El juez había conseguido incorporarse hasta quedar sentado y estaba apoyado contra una pared, pero tenía los ojos cerrados y su respiración era débil y entrecortada. Cuando vio sus heridas, Tommy se sobresaltó; sentía deseos de abrazar a su abuelo, pero temía hacerle más daño, así que vaciló unos instantes antes de caer de rodillas junto al anciano. No se atrevía a tocarlo, pero tampoco se atrevía a no hacerlo. Los ojos del juez parpadearon ligeramente cuando escuchó a su nieto colocarse a su lado.

– ¿Abuelo?

– Estoy aquí, Tommy.

El niño respiró hondo para controlar su asustado corazón.

– No te mueras, por favor. Mamá ha llamado pidiendo ayuda y pronto vendrá alguien aquí. Te pondrás bien.

El juez no respondió al principio, pero cuando lo hizo su voz sonaba distante.

– Bueno -dijo al fin-. Lo conseguimos, ¿no es así?

– Sí.

– ¿Están todos…?

– A papá lo hirieron pero puede caminar. Mamá está bien y también han venido Karen y Lauren y las dos están bien.

– ¿Y…?

Tommy no contestó.

– Bien -replicó el anciano-. Tu madre acabó con uno antes de que él acabara conmigo.

Tommy siguió los ojos del juez, que señalaban hacia el cuerpo retorcido de Bill Lewis en una esquina y enseguida apartó la vista.

– No pasa nada -dijo el juez-. No hubo más remedio. -Un segundo después añadió:- Bueno, lo conseguimos, te dije que lo haríamos.

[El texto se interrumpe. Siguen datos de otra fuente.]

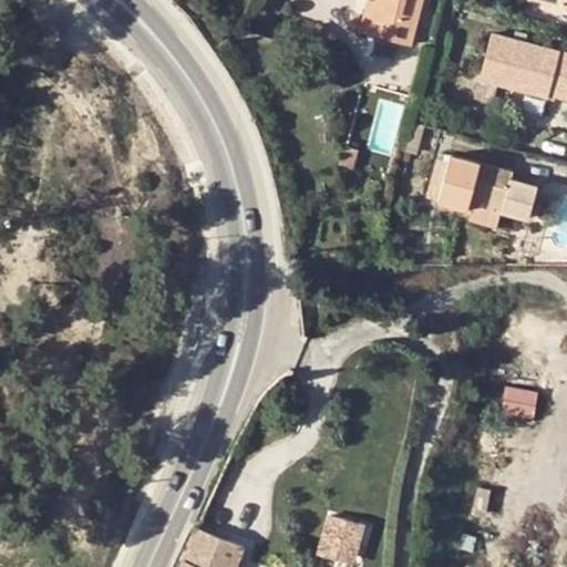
[(367,0),(360,29),(368,31),(377,0),(367,0)]
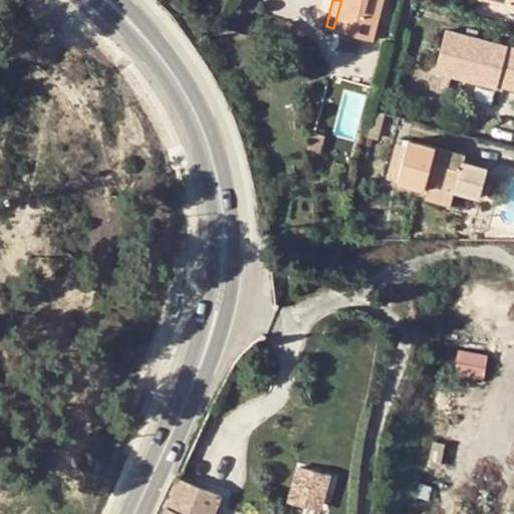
[(341,0),(333,28),(372,38),(381,0),(341,0)]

Esta vez la voz del anciano sonó más firme y Tommy se apresuró a preguntar:

– No te vas a morir, ¿verdad, abuelo?

El juez no contestó, pero Tommy vio que cerraba los ojos.

– Por favor, abre los ojos, abuelo -dijo. Era consciente de que estaba llorando y se secó las lágrimas en un gesto instintivo. Levantó un poco la voz y dijo en tono de orden.

– Por favor, abre los ojos.

El anciano parpadeó y miró a su nieto.

– Sólo quería descansar un momento -dijo.

– Por favor, sigue hablando conmigo.

– Soy fuerte -contestó el abuelo como si hablara con fantasmas-. Mucho más de lo que creían.

Tommy sonrió.

– No voy a dejar que te mueras, abuelo. ¿Te acuerdas de la adivinanza de los pies? Me dijiste que pensara en ella cuando tuviera miedo y que nos ayudaría, como un amuleto. Pues lo estoy haciendo ahora. De mañana a cuatro pies, a mediodía con dos y por la tarde con tres. Abuelo, no voy a dejar que te mueras.

El anciano cerró de nuevo los ojos y Tommy se inclinó hacia él, insistente:

– ¡Abuelo! Contesta la adivinanza. ¿Quién es?

El juez pareció espabilarse y dejó escapar una carcajada débil.

– El hombre.

Tommy alargó la mano y tomó la de su abuelo y por un instante el anciano sintió fluir por sus venas toda la juventud y el futuro del niño, como si sus heridas sanasen por el efecto milagroso de su inagotable vitalidad. Sintió una inmensa satisfacción.

– ¡No te dejaré! -exclamó el niño con fiereza.

– Lo sé -replicó el anciano.

– En serio, no lo digo por decir. No te voy a dejar.

– Lo sé.

Permanecieron callados unos segundos.

– Estoy cansado -dijo por fin el juez-. Estoy muy, muy cansado. Tres pies…

Tommy le estrechó la mano y el juez le devolvió el apretón. Y así, juntos, tal y como habían hecho la pasada semana, se dispusieron a esperar lo que fuera que estuviera por venir.